** Opening Supplied data block **

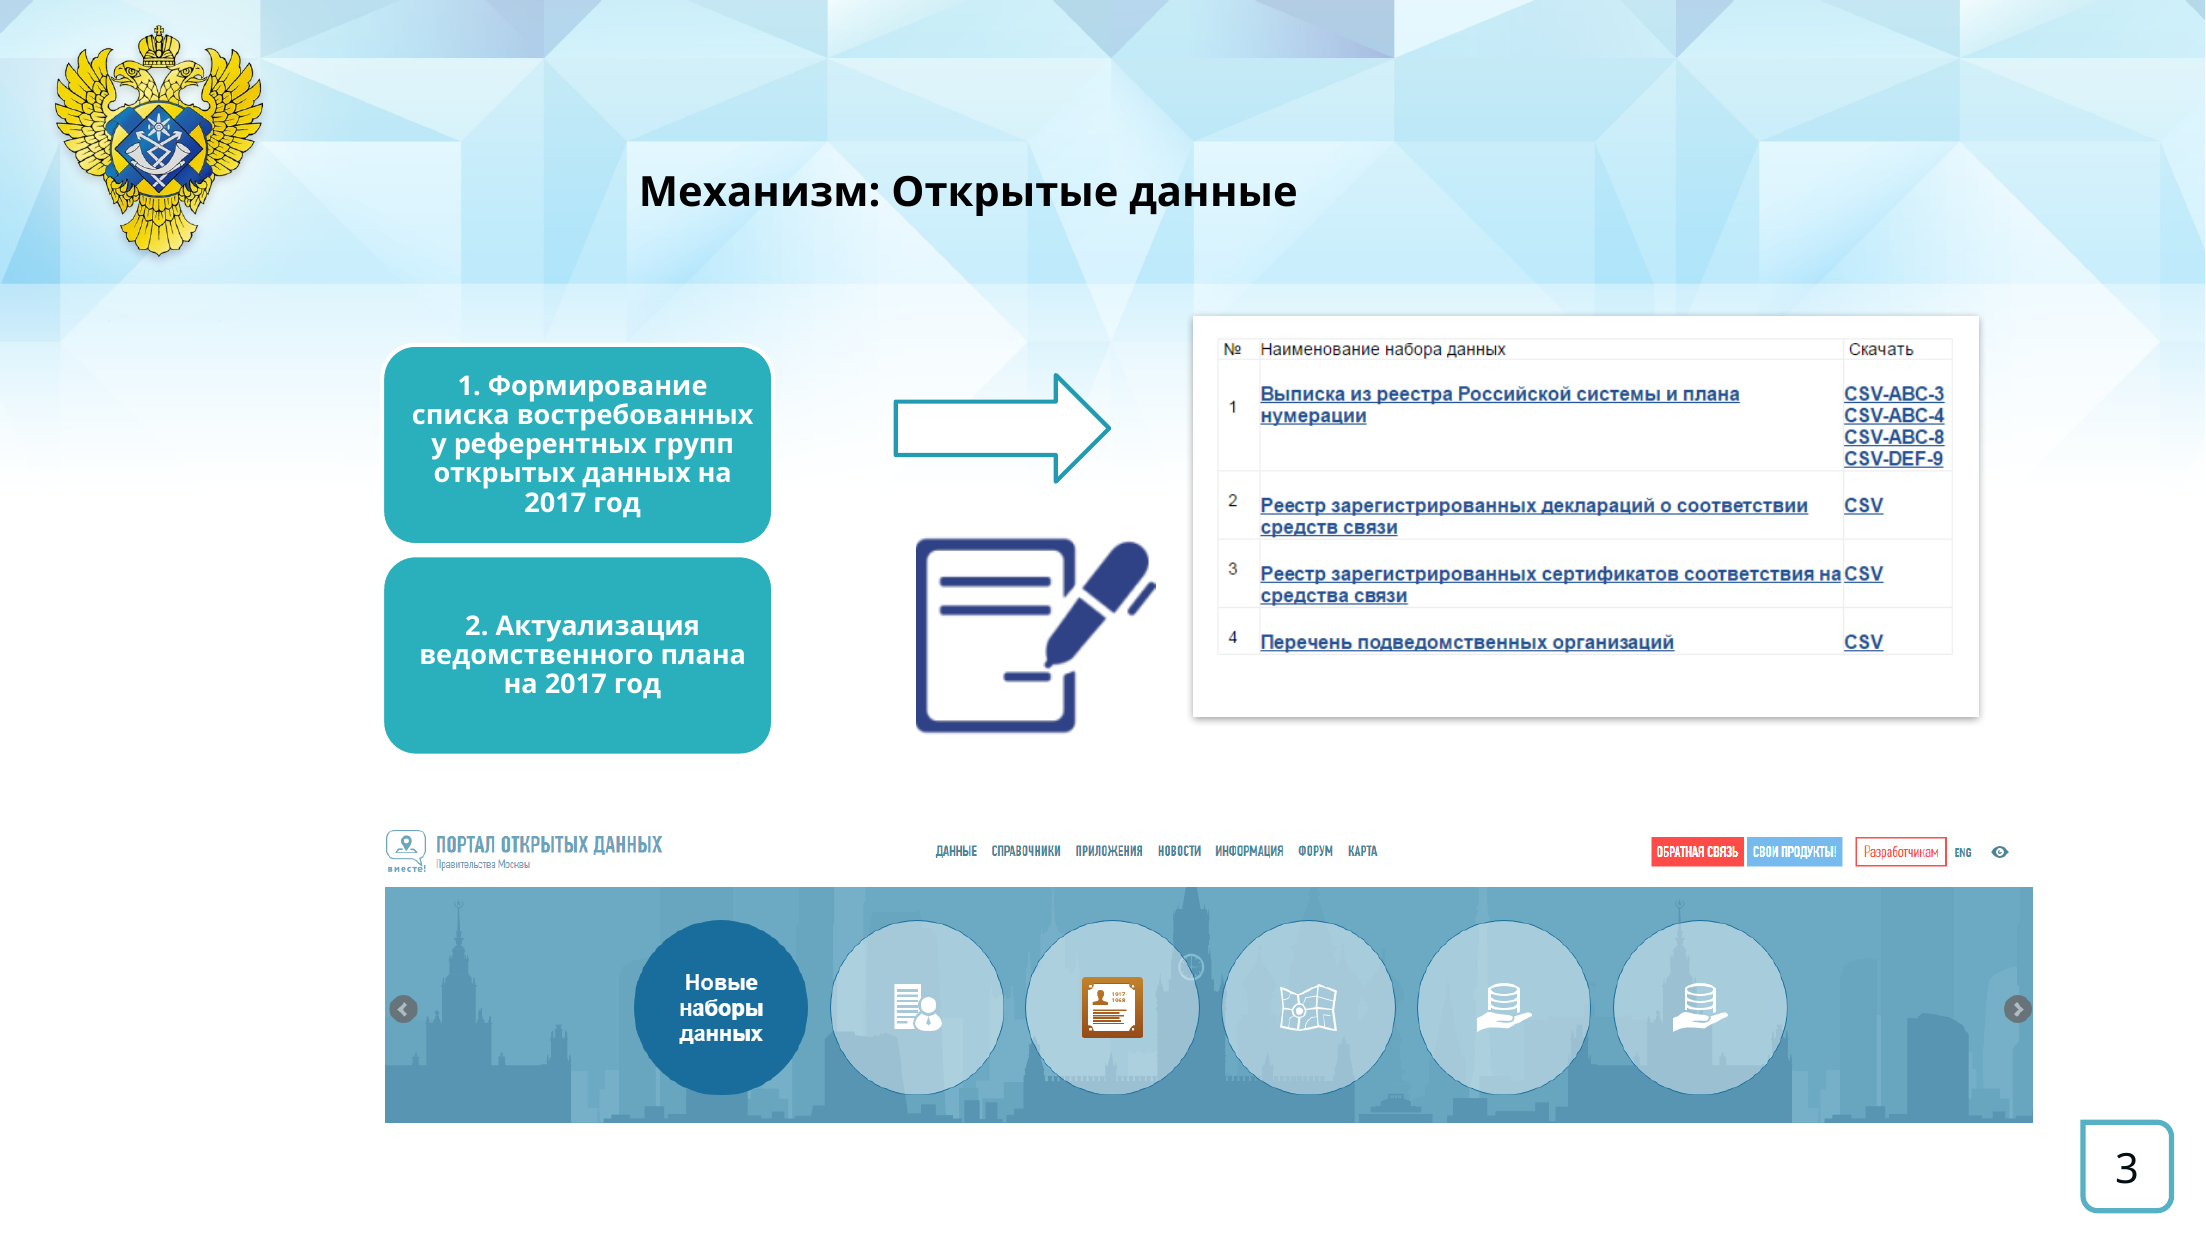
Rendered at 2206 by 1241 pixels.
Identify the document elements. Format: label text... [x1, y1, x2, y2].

picture [0, 0, 2206, 496]
picture [382, 824, 2034, 1123]
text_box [34, 344, 1121, 756]
picture [916, 515, 1157, 756]
text_box Механизм: Открытые данные [624, 157, 1313, 223]
text_box 3 [2080, 1120, 2174, 1213]
picture [1207, 330, 1966, 703]
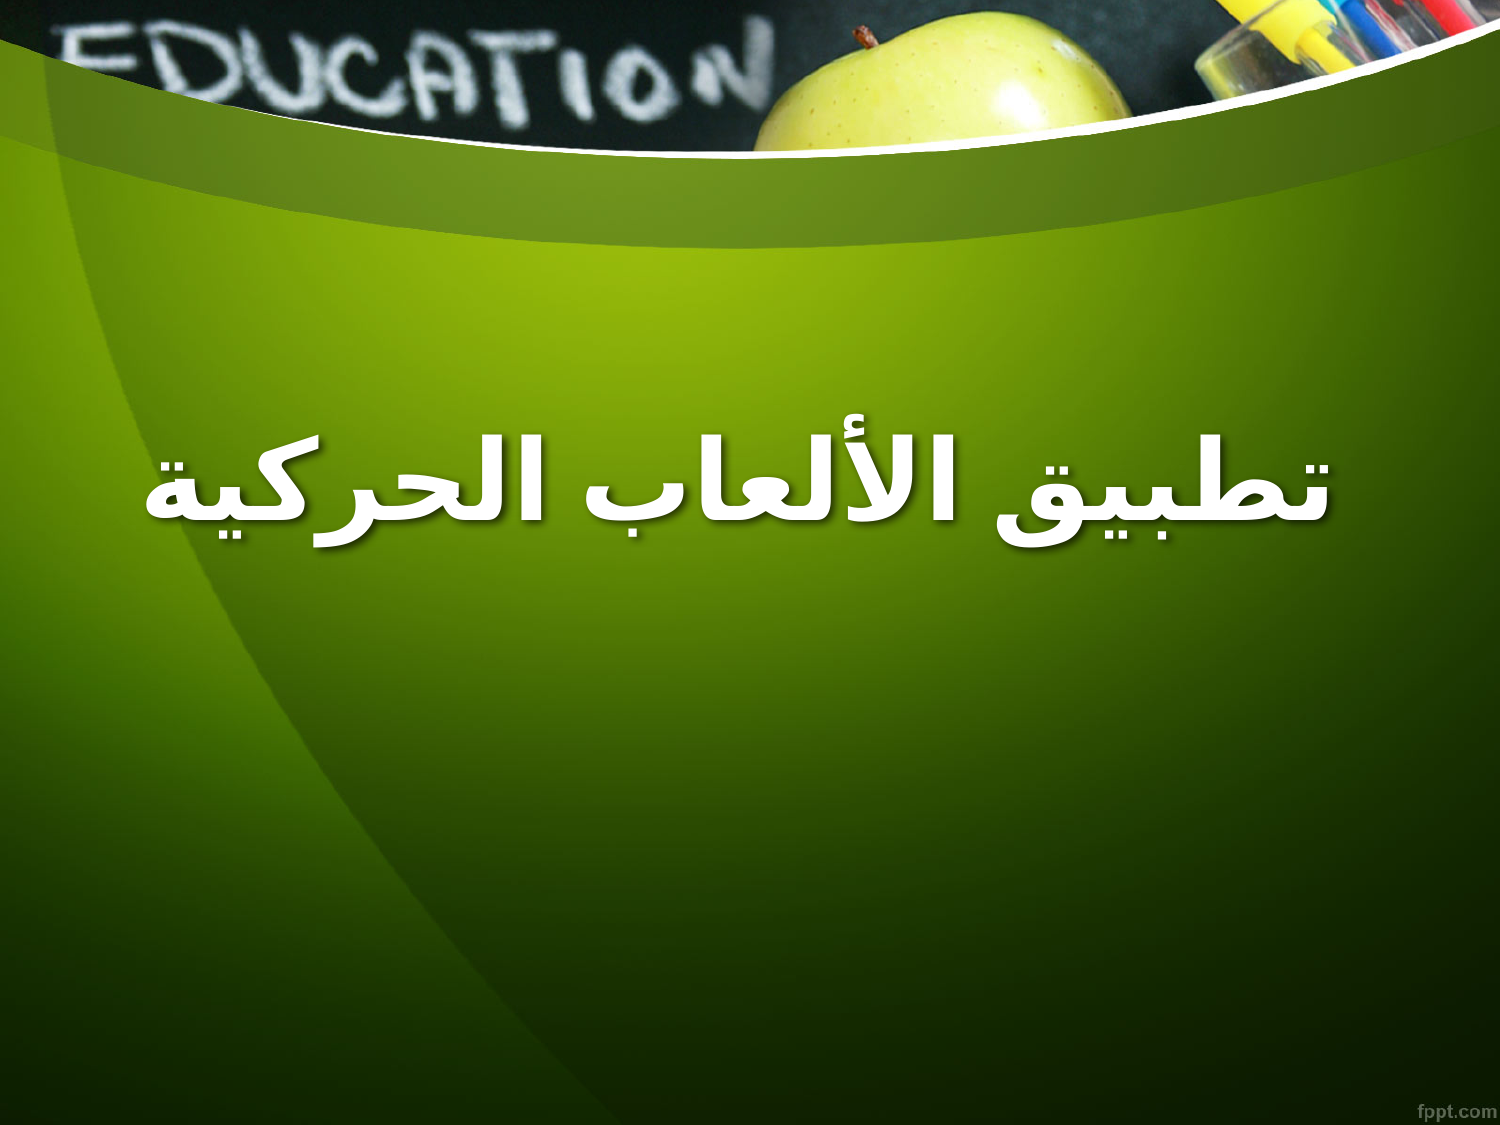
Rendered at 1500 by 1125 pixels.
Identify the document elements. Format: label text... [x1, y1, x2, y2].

title تطبيق الألعاب الحركية [62, 350, 1416, 601]
picture [0, 0, 1500, 1125]
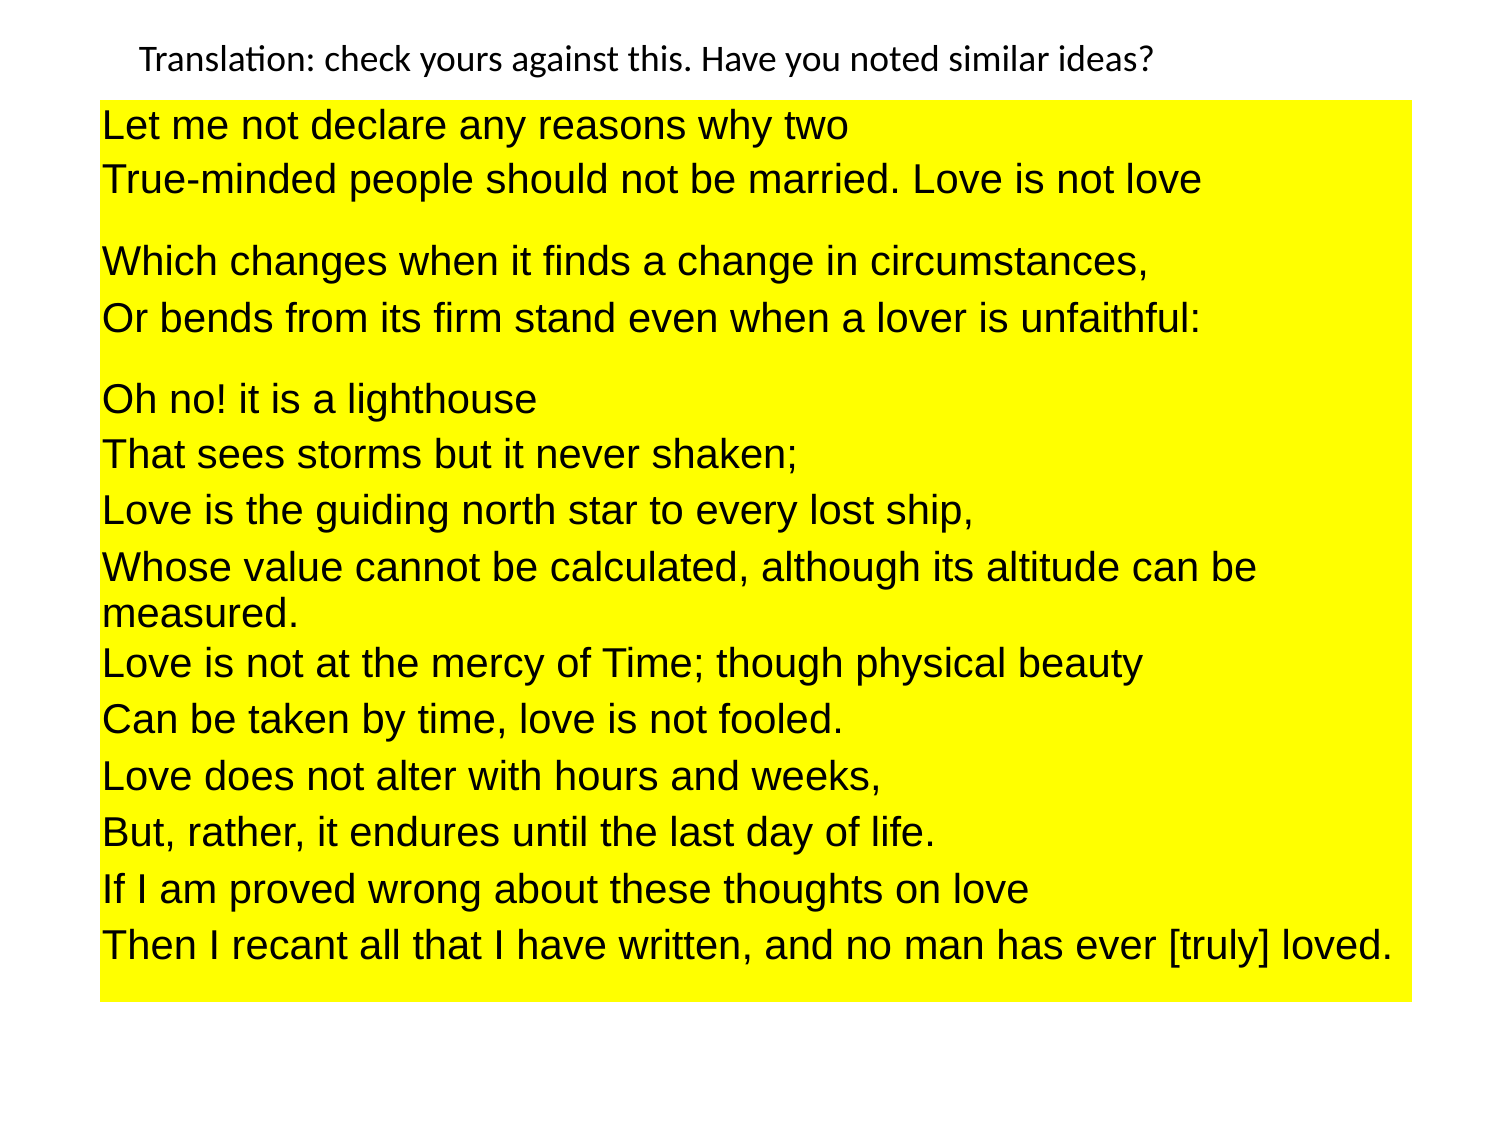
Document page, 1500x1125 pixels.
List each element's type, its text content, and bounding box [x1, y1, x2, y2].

table_cell Love is the guiding north star to every lost ship, [100, 485, 1412, 541]
table_cell Then I recant all that I have written, and no man has ever [truly] loved. [100, 920, 1412, 1002]
table_cell True-minded people should not be married. Love is not love [100, 154, 1412, 236]
table_cell Oh no! it is a lighthouse [100, 374, 1412, 429]
table_cell That sees storms but it never shaken; [100, 429, 1412, 485]
table_cell Which changes when it finds a change in circumstances, [100, 236, 1412, 293]
table_cell If I am proved wrong about these thoughts on love [100, 864, 1412, 920]
table_header Let me not declare any reasons why two [100, 100, 1412, 154]
table_cell But, rather, it endures until the last day of life. [100, 807, 1412, 864]
table_cell Love is not at the mercy of Time; though physical beauty [100, 638, 1412, 694]
table_cell Can be taken by time, love is not fooled. [100, 694, 1412, 751]
text_box Translation: check yours against this. Have you noted similar ideas? [123, 26, 1437, 86]
table_cell Whose value cannot be calculated, although its altitude can be measured. [100, 541, 1412, 638]
table_cell Love does not alter with hours and weeks, [100, 751, 1412, 807]
table_cell Or bends from its firm stand even when a lover is unfaithful: [100, 293, 1412, 374]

** Closing Supplied data block **

Search the entries for "Rendered" and show every line that has it.

Rendered at 2206 by 1241 pixels.
Rendered at 1500 by 1125 pixels.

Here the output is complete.